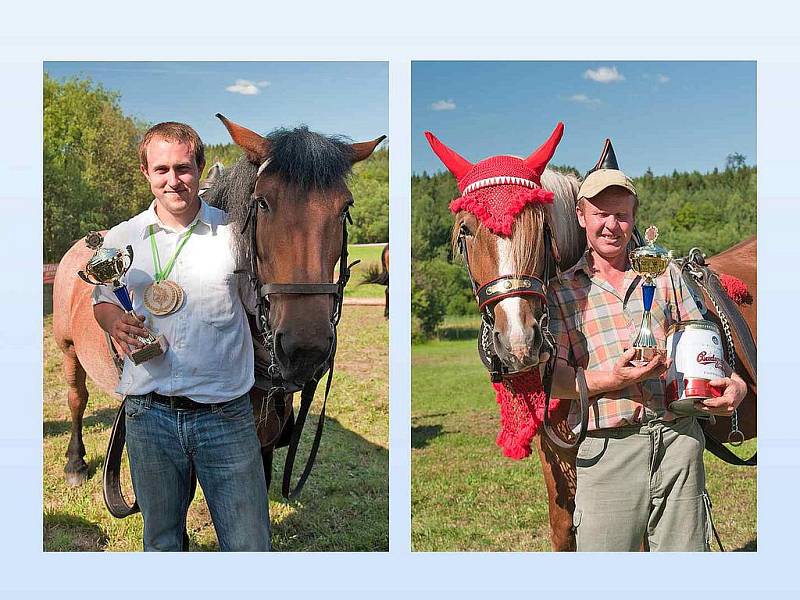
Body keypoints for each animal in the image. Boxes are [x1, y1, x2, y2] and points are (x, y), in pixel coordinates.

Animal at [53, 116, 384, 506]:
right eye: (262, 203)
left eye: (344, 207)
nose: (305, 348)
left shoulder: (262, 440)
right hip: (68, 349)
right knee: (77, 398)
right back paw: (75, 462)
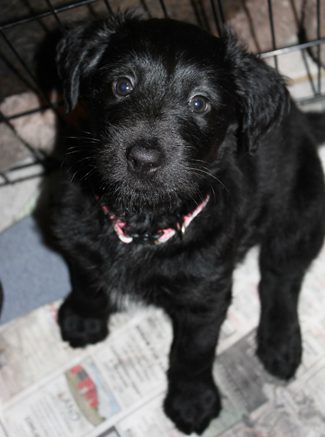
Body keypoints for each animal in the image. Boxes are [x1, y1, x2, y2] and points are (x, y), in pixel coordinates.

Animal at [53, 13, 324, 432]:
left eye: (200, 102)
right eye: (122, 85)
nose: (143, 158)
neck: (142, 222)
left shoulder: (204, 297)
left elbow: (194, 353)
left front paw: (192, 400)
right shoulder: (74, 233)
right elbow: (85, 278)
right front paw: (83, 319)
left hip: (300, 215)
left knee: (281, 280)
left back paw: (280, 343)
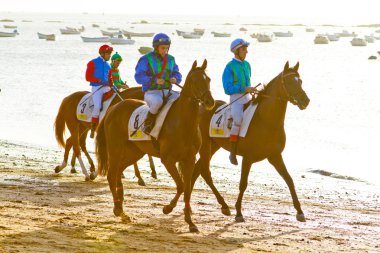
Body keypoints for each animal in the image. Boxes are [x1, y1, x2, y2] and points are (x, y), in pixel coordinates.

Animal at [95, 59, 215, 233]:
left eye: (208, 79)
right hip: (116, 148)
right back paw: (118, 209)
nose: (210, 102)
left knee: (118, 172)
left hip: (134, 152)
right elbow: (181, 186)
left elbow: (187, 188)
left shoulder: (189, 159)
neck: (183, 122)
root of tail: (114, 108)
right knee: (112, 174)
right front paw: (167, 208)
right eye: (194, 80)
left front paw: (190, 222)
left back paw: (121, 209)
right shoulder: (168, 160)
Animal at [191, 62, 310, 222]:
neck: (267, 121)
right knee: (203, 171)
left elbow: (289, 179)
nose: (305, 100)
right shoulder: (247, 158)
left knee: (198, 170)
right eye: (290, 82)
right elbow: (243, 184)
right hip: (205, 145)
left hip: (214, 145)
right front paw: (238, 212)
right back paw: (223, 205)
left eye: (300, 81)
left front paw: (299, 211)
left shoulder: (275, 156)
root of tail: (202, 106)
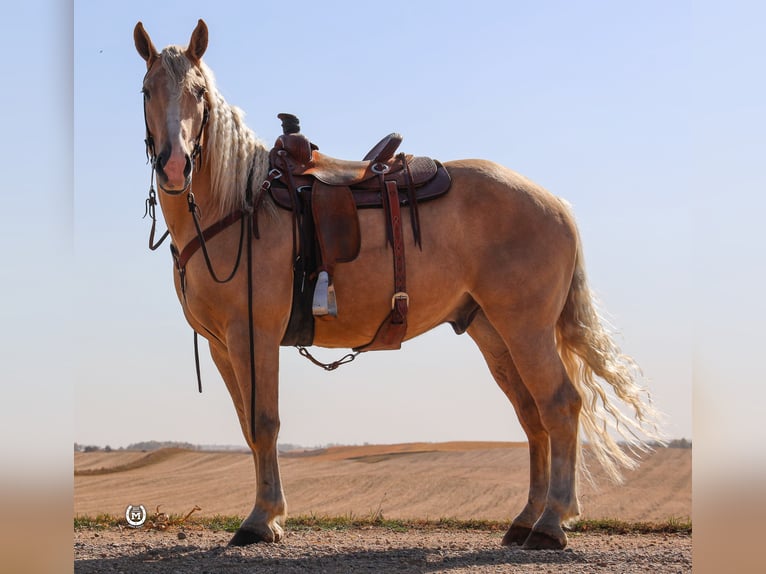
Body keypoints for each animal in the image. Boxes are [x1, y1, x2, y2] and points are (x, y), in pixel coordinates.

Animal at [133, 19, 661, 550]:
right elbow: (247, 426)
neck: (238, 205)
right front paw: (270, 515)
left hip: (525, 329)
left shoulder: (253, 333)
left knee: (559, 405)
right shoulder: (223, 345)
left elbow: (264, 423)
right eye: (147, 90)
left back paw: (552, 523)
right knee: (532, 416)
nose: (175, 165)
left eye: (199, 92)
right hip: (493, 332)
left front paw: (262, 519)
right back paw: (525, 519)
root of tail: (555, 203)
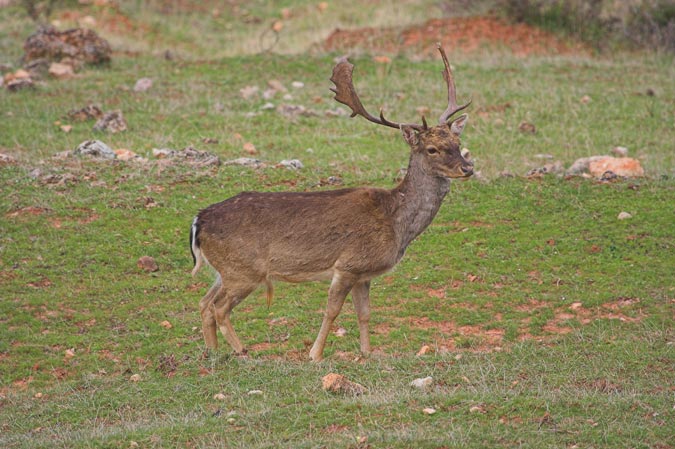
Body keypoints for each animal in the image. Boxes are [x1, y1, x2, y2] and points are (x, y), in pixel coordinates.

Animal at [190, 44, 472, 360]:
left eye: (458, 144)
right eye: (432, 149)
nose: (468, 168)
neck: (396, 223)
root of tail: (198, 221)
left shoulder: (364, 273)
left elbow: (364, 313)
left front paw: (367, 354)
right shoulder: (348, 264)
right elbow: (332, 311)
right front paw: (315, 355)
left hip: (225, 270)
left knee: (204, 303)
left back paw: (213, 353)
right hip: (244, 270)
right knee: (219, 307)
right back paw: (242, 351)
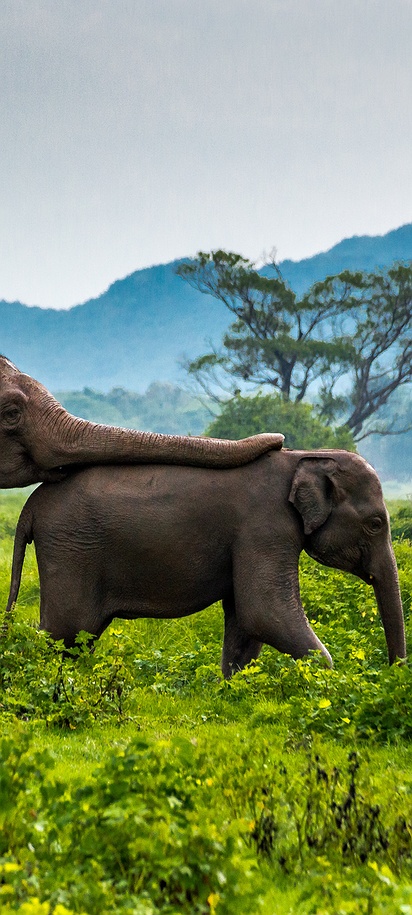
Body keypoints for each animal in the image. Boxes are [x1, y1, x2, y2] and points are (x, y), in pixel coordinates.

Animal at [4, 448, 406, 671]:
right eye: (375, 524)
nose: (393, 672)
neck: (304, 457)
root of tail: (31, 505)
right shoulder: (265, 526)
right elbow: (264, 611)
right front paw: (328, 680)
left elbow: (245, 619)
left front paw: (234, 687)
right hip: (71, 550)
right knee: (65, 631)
▬▬▬▬▬▬▬▬▬▬
Set the data above down again exactly as given, with no pictures.

# Finished exercise:
Body keypoints for each animal in the image. Boxes are [x1, y1, x2, y2] and points are (x, y), in pixel coordinates.

Animal at [53, 116, 384, 506]:
right eye: (262, 203)
left eye: (344, 207)
nose: (305, 348)
left shoulder: (262, 440)
right hip: (68, 349)
right knee: (77, 398)
right back paw: (75, 462)
Body keypoints for each animal in the image. Boxes are [x1, y1, x2, y2] and points are (x, y), in pixel coordinates.

Animal at [53, 13, 324, 432]:
left eye: (200, 102)
right eye: (122, 85)
nose: (143, 158)
neck: (142, 222)
left shoulder: (204, 297)
left elbow: (194, 353)
left front paw: (192, 400)
right shoulder: (74, 233)
right elbow: (85, 278)
right front paw: (83, 319)
left hip: (300, 215)
left knee: (281, 280)
left back paw: (280, 343)
Body keypoints for each animal in the image. Boxes are [x1, y1, x2, y2] and points are (x, y), in pixel coordinates.

Animal at [95, 59, 215, 233]:
left eye: (208, 79)
right hip: (116, 148)
right back paw: (118, 209)
nose: (210, 102)
left knee: (118, 172)
left hip: (134, 152)
right elbow: (181, 186)
left elbow: (187, 188)
left shoulder: (189, 159)
neck: (183, 122)
root of tail: (114, 108)
right knee: (112, 174)
right front paw: (167, 208)
right eye: (194, 80)
left front paw: (190, 222)
left back paw: (121, 209)
right shoulder: (168, 160)
Animal at [191, 62, 310, 222]:
neck: (267, 121)
right knee: (203, 171)
left elbow: (289, 179)
nose: (305, 100)
right shoulder: (247, 158)
left knee: (198, 170)
right eye: (290, 82)
right elbow: (243, 184)
right hip: (205, 145)
left hip: (214, 145)
right front paw: (238, 212)
right back paw: (223, 205)
left eye: (300, 81)
left front paw: (299, 211)
left shoulder: (275, 156)
root of tail: (202, 106)
Body keypoints for each animal in the image. Boxes are [x1, y1, x2, y2] and points are (x, y), in pixel coordinates.

Animal at [133, 19, 661, 550]:
right elbow: (247, 426)
neck: (238, 205)
right front paw: (270, 515)
left hip: (525, 329)
left shoulder: (253, 333)
left knee: (559, 405)
right shoulder: (223, 345)
left elbow: (264, 423)
right eye: (147, 90)
left back paw: (552, 523)
right knee: (532, 416)
nose: (175, 165)
left eye: (199, 92)
right hip: (493, 332)
left front paw: (262, 519)
right back paw: (525, 519)
root of tail: (555, 203)
Body keypoints for each animal in the image. Boxes are [x1, y1, x2, y2] and points are (x, y), in pixel coordinates.

Animal at [190, 44, 472, 360]:
left eye: (458, 144)
right eye: (432, 149)
nose: (468, 168)
neck: (396, 223)
root of tail: (198, 221)
left shoulder: (364, 273)
left elbow: (364, 313)
left front paw: (367, 354)
right shoulder: (348, 264)
right elbow: (332, 311)
right front paw: (315, 355)
left hip: (225, 270)
left knee: (204, 303)
left back paw: (213, 353)
right hip: (244, 270)
right knee: (219, 307)
right back paw: (242, 351)
Body keypoints for each animal in the image. Boxes are [x1, y1, x2, y2] and points are (x, y), in pixel coordinates.

Animal at [4, 448, 406, 671]:
right eye: (375, 524)
nose: (393, 672)
neck: (304, 457)
root of tail: (31, 505)
right shoulder: (265, 526)
right elbow: (264, 611)
right front paw: (328, 680)
left elbow: (245, 619)
left front paw: (234, 687)
right hip: (71, 550)
right knee: (65, 631)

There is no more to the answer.